● **Provided material**
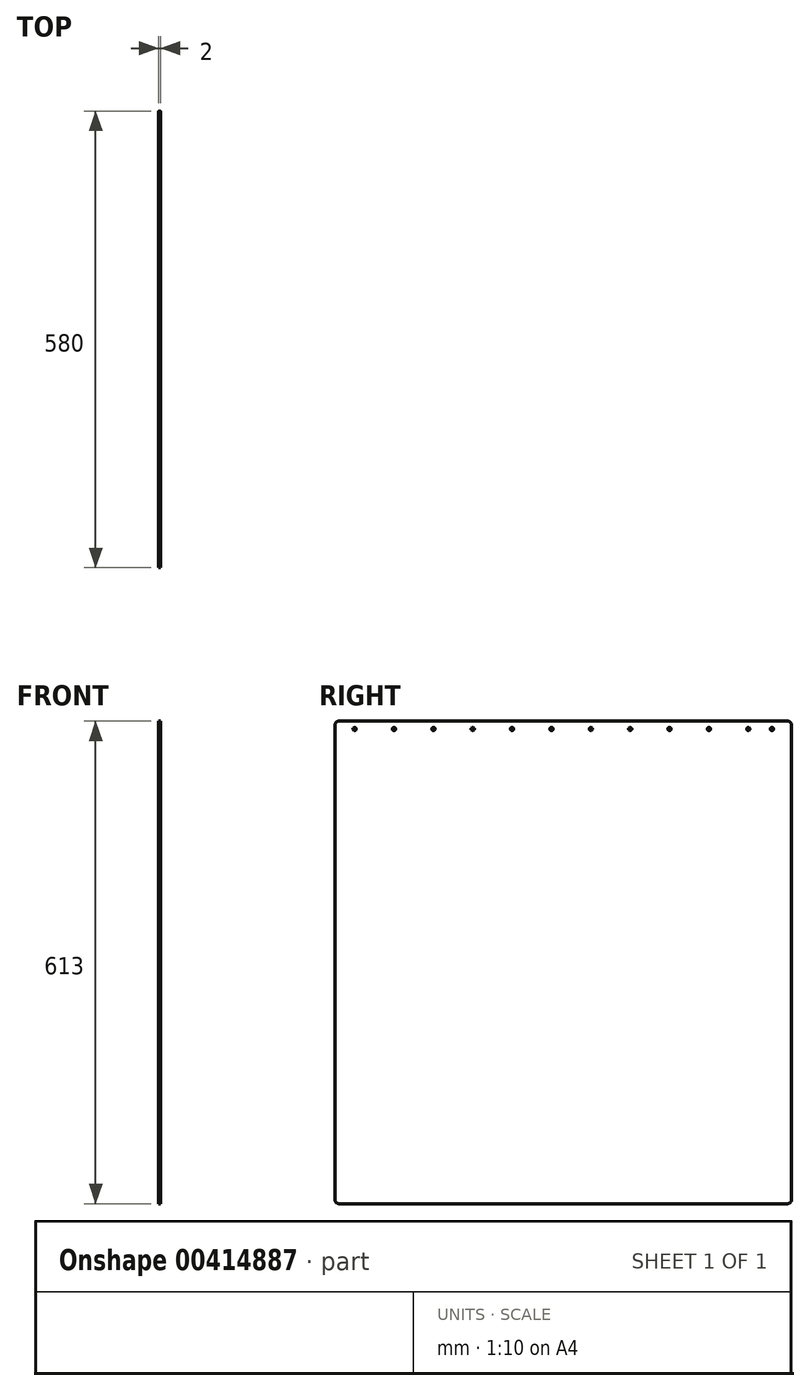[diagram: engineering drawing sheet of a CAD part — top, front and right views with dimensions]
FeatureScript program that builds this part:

--

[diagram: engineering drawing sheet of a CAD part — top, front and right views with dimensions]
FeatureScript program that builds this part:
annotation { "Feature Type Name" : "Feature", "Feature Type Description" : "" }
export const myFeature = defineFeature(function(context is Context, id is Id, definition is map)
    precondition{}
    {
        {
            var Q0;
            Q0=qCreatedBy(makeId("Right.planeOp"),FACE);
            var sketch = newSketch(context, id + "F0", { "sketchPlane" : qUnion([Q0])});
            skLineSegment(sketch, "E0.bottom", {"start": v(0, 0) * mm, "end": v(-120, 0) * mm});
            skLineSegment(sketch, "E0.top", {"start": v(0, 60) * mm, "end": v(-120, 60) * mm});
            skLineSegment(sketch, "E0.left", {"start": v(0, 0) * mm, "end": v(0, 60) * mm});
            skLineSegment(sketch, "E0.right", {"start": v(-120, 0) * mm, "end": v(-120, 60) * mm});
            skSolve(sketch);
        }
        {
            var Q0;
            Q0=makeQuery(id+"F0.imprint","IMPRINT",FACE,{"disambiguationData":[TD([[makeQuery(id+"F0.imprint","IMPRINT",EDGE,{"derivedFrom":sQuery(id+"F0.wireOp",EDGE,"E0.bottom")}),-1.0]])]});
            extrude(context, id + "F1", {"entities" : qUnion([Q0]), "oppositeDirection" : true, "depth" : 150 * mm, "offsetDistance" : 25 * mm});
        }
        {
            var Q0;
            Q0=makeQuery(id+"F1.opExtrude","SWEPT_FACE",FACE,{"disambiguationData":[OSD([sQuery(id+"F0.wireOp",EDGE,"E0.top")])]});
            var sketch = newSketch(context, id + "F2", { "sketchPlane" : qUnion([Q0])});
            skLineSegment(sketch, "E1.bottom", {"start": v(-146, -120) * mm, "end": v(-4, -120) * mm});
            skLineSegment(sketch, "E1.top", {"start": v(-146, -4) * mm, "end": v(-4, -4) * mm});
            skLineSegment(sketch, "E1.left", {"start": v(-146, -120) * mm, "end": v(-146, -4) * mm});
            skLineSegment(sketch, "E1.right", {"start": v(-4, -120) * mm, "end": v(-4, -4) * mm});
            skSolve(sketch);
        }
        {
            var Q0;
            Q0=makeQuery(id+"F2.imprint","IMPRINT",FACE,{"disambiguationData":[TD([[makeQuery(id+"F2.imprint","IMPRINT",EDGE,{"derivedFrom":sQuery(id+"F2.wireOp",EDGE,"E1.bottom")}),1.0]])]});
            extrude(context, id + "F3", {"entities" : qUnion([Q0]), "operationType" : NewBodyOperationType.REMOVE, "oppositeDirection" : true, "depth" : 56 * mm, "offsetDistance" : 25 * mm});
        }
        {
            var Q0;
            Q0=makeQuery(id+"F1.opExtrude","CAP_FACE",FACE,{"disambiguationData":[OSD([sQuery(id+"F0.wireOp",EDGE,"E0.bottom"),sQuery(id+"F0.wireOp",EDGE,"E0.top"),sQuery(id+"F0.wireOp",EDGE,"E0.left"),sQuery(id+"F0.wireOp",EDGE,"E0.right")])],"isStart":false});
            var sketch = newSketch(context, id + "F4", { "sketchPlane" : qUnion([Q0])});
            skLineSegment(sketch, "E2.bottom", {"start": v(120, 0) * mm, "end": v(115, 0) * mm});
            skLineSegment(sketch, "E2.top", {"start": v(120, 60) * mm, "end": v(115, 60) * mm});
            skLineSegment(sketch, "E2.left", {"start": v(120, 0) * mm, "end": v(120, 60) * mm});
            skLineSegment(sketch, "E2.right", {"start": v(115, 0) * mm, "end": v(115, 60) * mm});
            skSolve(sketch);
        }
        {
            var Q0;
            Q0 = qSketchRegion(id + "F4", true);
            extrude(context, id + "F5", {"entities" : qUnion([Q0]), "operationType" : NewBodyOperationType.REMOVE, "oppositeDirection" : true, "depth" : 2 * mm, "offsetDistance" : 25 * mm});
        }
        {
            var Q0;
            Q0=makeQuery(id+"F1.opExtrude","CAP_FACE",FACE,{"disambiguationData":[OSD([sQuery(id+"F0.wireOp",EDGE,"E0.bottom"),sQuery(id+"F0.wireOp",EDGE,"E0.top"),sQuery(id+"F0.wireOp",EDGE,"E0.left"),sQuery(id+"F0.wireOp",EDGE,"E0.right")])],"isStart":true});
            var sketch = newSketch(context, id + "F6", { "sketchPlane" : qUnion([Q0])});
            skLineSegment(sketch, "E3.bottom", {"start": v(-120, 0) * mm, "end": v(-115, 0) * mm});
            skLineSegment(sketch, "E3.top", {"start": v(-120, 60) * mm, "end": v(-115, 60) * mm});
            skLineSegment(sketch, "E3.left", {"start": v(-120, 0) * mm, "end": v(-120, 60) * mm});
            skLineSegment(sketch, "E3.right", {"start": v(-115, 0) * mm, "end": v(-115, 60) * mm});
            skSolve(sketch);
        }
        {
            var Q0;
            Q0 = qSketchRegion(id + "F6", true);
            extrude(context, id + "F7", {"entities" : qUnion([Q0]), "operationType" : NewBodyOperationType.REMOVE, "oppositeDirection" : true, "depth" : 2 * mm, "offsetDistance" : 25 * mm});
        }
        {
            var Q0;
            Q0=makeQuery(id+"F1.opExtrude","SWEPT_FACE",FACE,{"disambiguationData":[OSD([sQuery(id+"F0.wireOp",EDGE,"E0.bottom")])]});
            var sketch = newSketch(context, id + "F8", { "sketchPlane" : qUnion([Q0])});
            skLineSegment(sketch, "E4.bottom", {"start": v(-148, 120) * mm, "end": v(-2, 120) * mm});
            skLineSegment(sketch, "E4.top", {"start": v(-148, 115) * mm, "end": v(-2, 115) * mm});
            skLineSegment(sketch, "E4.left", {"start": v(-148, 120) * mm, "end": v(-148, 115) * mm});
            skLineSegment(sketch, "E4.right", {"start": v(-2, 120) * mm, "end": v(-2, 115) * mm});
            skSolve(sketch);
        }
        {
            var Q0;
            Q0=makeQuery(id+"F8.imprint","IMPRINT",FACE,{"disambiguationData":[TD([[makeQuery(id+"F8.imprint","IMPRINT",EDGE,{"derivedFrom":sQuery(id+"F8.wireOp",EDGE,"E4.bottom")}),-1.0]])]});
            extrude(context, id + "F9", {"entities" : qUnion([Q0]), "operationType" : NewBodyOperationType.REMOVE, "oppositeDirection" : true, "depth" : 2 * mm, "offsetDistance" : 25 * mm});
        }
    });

● **What to work on**
Count the lines in the items above that contain the string "qSketchRegion", and give only that number.

● **Result for this exercise**
2